Work instructions
From the first line to the last, repeat the records exactly and skip the pictures.

[Page images and extracted text]

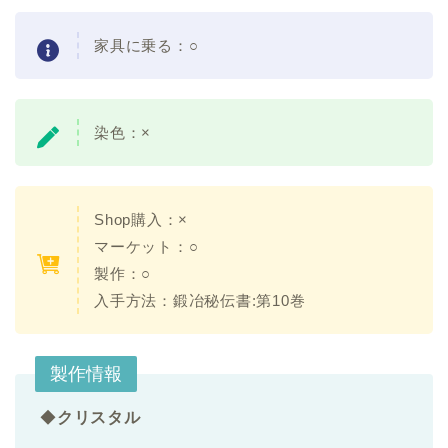
家具に乗る：○
染色：×
Shop購入：×
マーケット：○
製作：○
入手方法：鍛冶秘伝書:第10巻
製作情報
◆
クリスタル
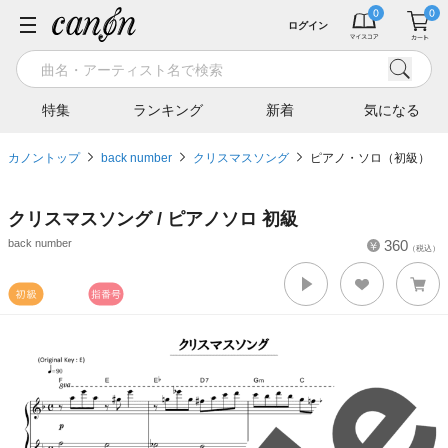
ログイン
特集
ランキング
新着
気になる
カノントップ
back number
クリスマスソング
ピアノ・ソロ（初級）
クリスマスソング / ピアノソロ 初級
back number
360
（税込）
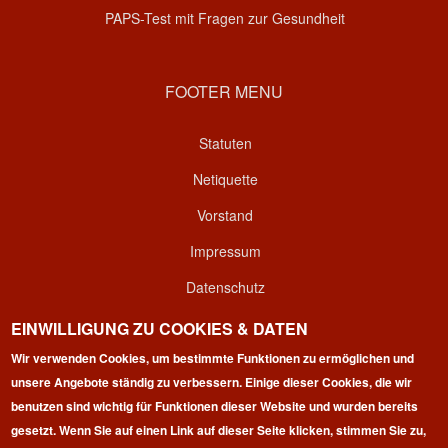
PAPS-Test mit Fragen zur Gesundheit
FOOTER MENU
Statuten
Netiquette
Vorstand
Impressum
Datenschutz
Kontakt
EINWILLIGUNG ZU COOKIES & DATEN
Login
Wir verwenden Cookies, um bestimmte Funktionen zu ermöglichen und
unsere Angebote ständig zu verbessern. Einige dieser Cookies, die wir
benutzen sind wichtig für Funktionen dieser Website und wurden bereits
gesetzt. Wenn Sie auf einen Link auf dieser Seite klicken, stimmen Sie zu,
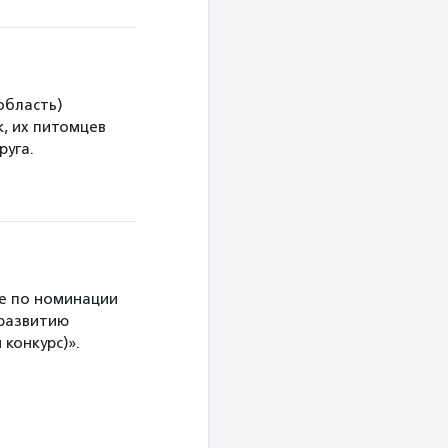
область)
, их питомцев
руга.
е по номинации
 развитию
конкурс)».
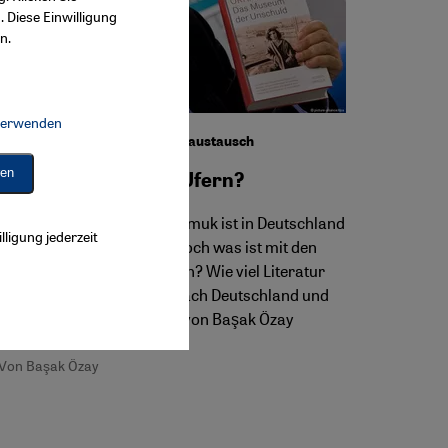
. Diese Einwilligung
n.
 verwenden
Connect, Google Maps Embed, Google Tag Manager, Instagram Embed, 
Deutsch-türkischer Literaturaustausch
ren
Aufbruch zu neuen Ufern?
Der Schriftsteller Orhan Pamuk ist in Deutschland
lligung jederzeit
mittlerweile gut bekannt. Doch was ist mit den
anderen türkischen Autoren? Wie viel Literatur
schafft es von der Türkei nach Deutschland und
andersherum? Antworten von Başak Özay
Von Başak Özay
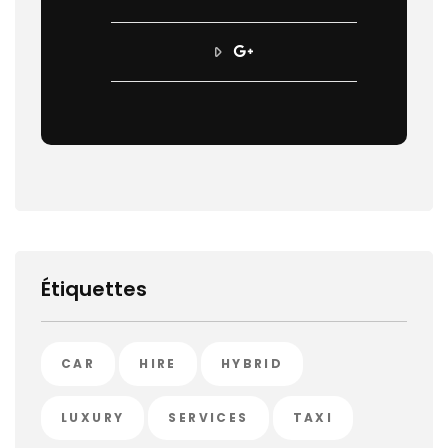
Étiquettes
CAR
HIRE
HYBRID
LUXURY
SERVICES
TAXI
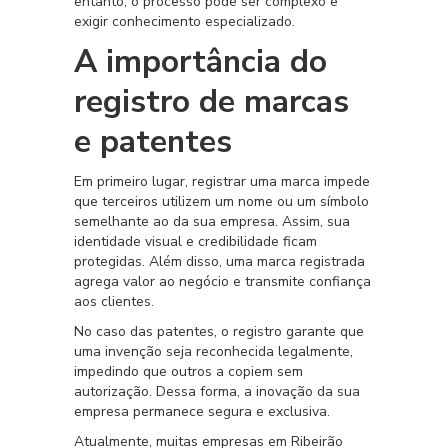
entanto, o processo pode ser complexo e
exigir conhecimento especializado.
A importância do
registro de marcas
e patentes
Em primeiro lugar, registrar uma marca impede
que terceiros utilizem um nome ou um símbolo
semelhante ao da sua empresa. Assim, sua
identidade visual e credibilidade ficam
protegidas. Além disso, uma marca registrada
agrega valor ao negócio e transmite confiança
aos clientes.
No caso das patentes, o registro garante que
uma invenção seja reconhecida legalmente,
impedindo que outros a copiem sem
autorização. Dessa forma, a inovação da sua
empresa permanece segura e exclusiva.
Atualmente, muitas empresas em Ribeirão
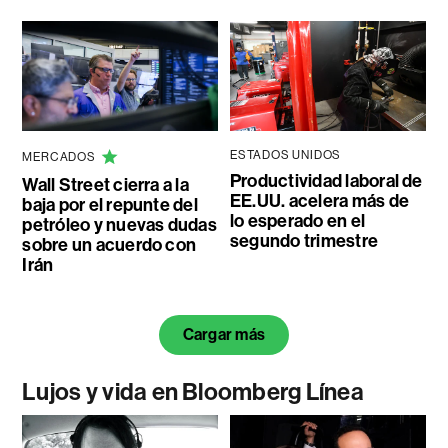
ESTADOS UNIDOS
MERCADOS
Productividad laboral de
Wall Street cierra a la
EE.UU. acelera más de
baja por el repunte del
lo esperado en el
petróleo y nuevas dudas
segundo trimestre
sobre un acuerdo con
Irán
Cargar más
Lujos y vida en Bloomberg Línea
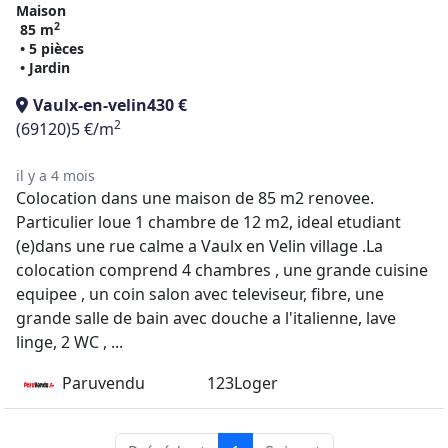
Maison
2
85 m
• 5 pièces
• Jardin
Vaulx-en-velin
430 €
2
(69120)
5 €/m
il y a 4 mois
Colocation dans une maison de 85 m2 renovee.
Particulier loue 1 chambre de 12 m2, ideal etudiant
(e)dans une rue calme a Vaulx en Velin village .La
colocation comprend 4 chambres , une grande cuisine
equipee , un coin salon avec televiseur, fibre, une
grande salle de bain avec douche a l'italienne, lave
linge, 2 WC , ...
Paruvendu
123Loger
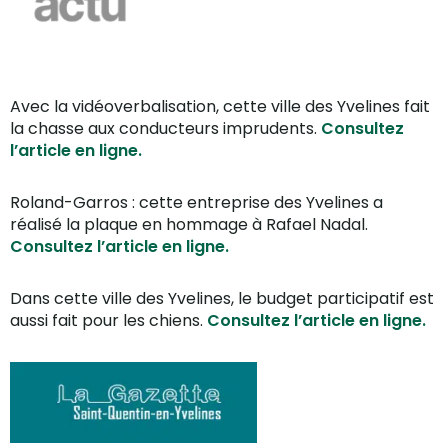
Avec la vidéoverbalisation, cette ville des Yvelines fait
la chasse aux conducteurs imprudents.
Consultez
l’article en ligne.
Roland-Garros : cette entreprise des Yvelines a
réalisé la plaque en hommage à Rafael Nadal.
Consultez l’article en ligne.
Dans cette ville des Yvelines, le budget participatif est
aussi fait pour les chiens.
Consultez l’article en ligne.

Reply to the exercise
家具に乗る：○
染色：×
Shop購入：×
マーケット：○
製作：○
入手方法：鍛冶秘伝書:第10巻
製作情報
◆
クリスタル
ログイン
特集
ランキング
新着
気になる
カノントップ
back number
クリスマスソング
ピアノ・ソロ（初級）
クリスマスソング / ピアノソロ 初級
back number
360
（税込）
PAPS-Test mit Fragen zur Gesundheit
FOOTER MENU
Statuten
Netiquette
Vorstand
Impressum
Datenschutz
Kontakt
EINWILLIGUNG ZU COOKIES & DATEN
Login
Wir verwenden Cookies, um bestimmte Funktionen zu ermöglichen und
unsere Angebote ständig zu verbessern. Einige dieser Cookies, die wir
benutzen sind wichtig für Funktionen dieser Website und wurden bereits
gesetzt. Wenn Sie auf einen Link auf dieser Seite klicken, stimmen Sie zu,
область)
, их питомцев
руга.
е по номинации
 развитию
конкурс)».
. Diese Einwilligung
n.
 verwenden
Connect, Google Maps Embed, Google Tag Manager, Instagram Embed, 
Deutsch-türkischer Literaturaustausch
ren
Aufbruch zu neuen Ufern?
Der Schriftsteller Orhan Pamuk ist in Deutschland
lligung jederzeit
mittlerweile gut bekannt. Doch was ist mit den
anderen türkischen Autoren? Wie viel Literatur
schafft es von der Türkei nach Deutschland und
andersherum? Antworten von Başak Özay
Von Başak Özay
Étiquettes
CAR
HIRE
HYBRID
LUXURY
SERVICES
TAXI
entanto, o processo pode ser complexo e
exigir conhecimento especializado.
A importância do
registro de marcas
e patentes
Em primeiro lugar, registrar uma marca impede
que terceiros utilizem um nome ou um símbolo
semelhante ao da sua empresa. Assim, sua
identidade visual e credibilidade ficam
protegidas. Além disso, uma marca registrada
agrega valor ao negócio e transmite confiança
aos clientes.
No caso das patentes, o registro garante que
uma invenção seja reconhecida legalmente,
impedindo que outros a copiem sem
autorização. Dessa forma, a inovação da sua
empresa permanece segura e exclusiva.
Atualmente, muitas empresas em Ribeirão
ESTADOS UNIDOS
MERCADOS
Productividad laboral de
Wall Street cierra a la
EE.UU. acelera más de
baja por el repunte del
lo esperado en el
petróleo y nuevas dudas
segundo trimestre
sobre un acuerdo con
Irán
Cargar más
Lujos y vida en Bloomberg Línea
Maison
2
85 m
• 5 pièces
• Jardin
Vaulx-en-velin
430 €
2
(69120)
5 €/m
il y a 4 mois
Colocation dans une maison de 85 m2 renovee.
Particulier loue 1 chambre de 12 m2, ideal etudiant
(e)dans une rue calme a Vaulx en Velin village .La
colocation comprend 4 chambres , une grande cuisine
equipee , un coin salon avec televiseur, fibre, une
grande salle de bain avec douche a l'italienne, lave
linge, 2 WC , ...
Paruvendu
123Loger
Avec la vidéoverbalisation, cette ville des Yvelines fait
la chasse aux conducteurs imprudents.
Consultez
l’article en ligne.
Roland-Garros : cette entreprise des Yvelines a
réalisé la plaque en hommage à Rafael Nadal.
Consultez l’article en ligne.
Dans cette ville des Yvelines, le budget participatif est
aussi fait pour les chiens.
Consultez l’article en ligne.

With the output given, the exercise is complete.